Asset Managers' Misguided EV Bet to Oust Toyota's Chairman





Last month at Toyota’s annual meeting several U.S fund managers including NYC Comptroller Brad Lander and other fund managers from California and Europe failed to oust Toyota's chairman Akio Toyoda off the companies board because the company wouldn't commit to a date to go all electric. Mr. Toyoda won relection with 85% of the vote.
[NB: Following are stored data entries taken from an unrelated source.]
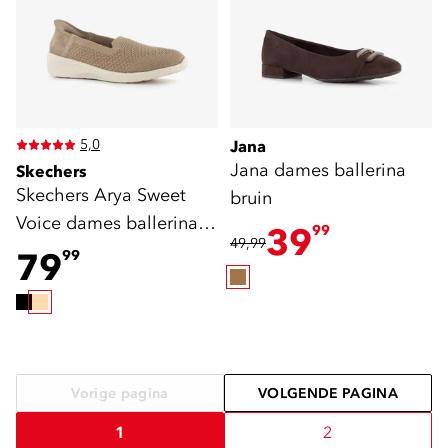
5,0
Jana
Jana dames ballerina
Skechers
Skechers Arya Sweet
bruin
Voice dames ballerina
39
99
49,99
beige
79
99
Vorige pagina
VOLGENDE PAGINA
1
2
The world’s largest car maker by volume of sales will build EVs hybrids and traditional vehicles as market demands, but cited the fact that the minerals it takes to make one EV can make 90 hybrids which over their lifetime reduces emissions 37 times compared to the one EV. Despite those facts countering EV absolutism, Mr Lander still voted against Mr Toyoda saying " Toyota is sending a signal of resistance to climate transition".


Actually the NYC comptroller and others with the same rationale are sending the signal they lack the competence to manage anyone's money, especially the taxpayer, as they would rather bet on a company to have a product portfolio dependent on government mandates and taxpayer funded subsidies. More so their logic on EV absolutism falls flat on environment benefits especially with the facts regarding the mineral extraction and Toyota’s findings of hybrids versus pure EVs.


Money mangers should have the fiduciary duty of investing in companies that not only make a return but also that exhibit long term viability. Unfortunately, announcements on EV or government subsidies towards them spike stocks which gives the false sense of viability or independent financial sustainability which asset mangers bet on. If auto companies keep making decisions on product portfolios based on government mandates and not the market, they will be neither viable or financially sustainable without government bailout or tax payer support. In addition it makes the industry more vulnerable to China which controls most of the worlds rare earth minerals.


America is experiencing Socialism creep not only through bigger government, but also by the supposed capitalist money managers and companies who encourage mis-allocation of capital because they depend on tax payer funded government subsidies to boost stocks short term.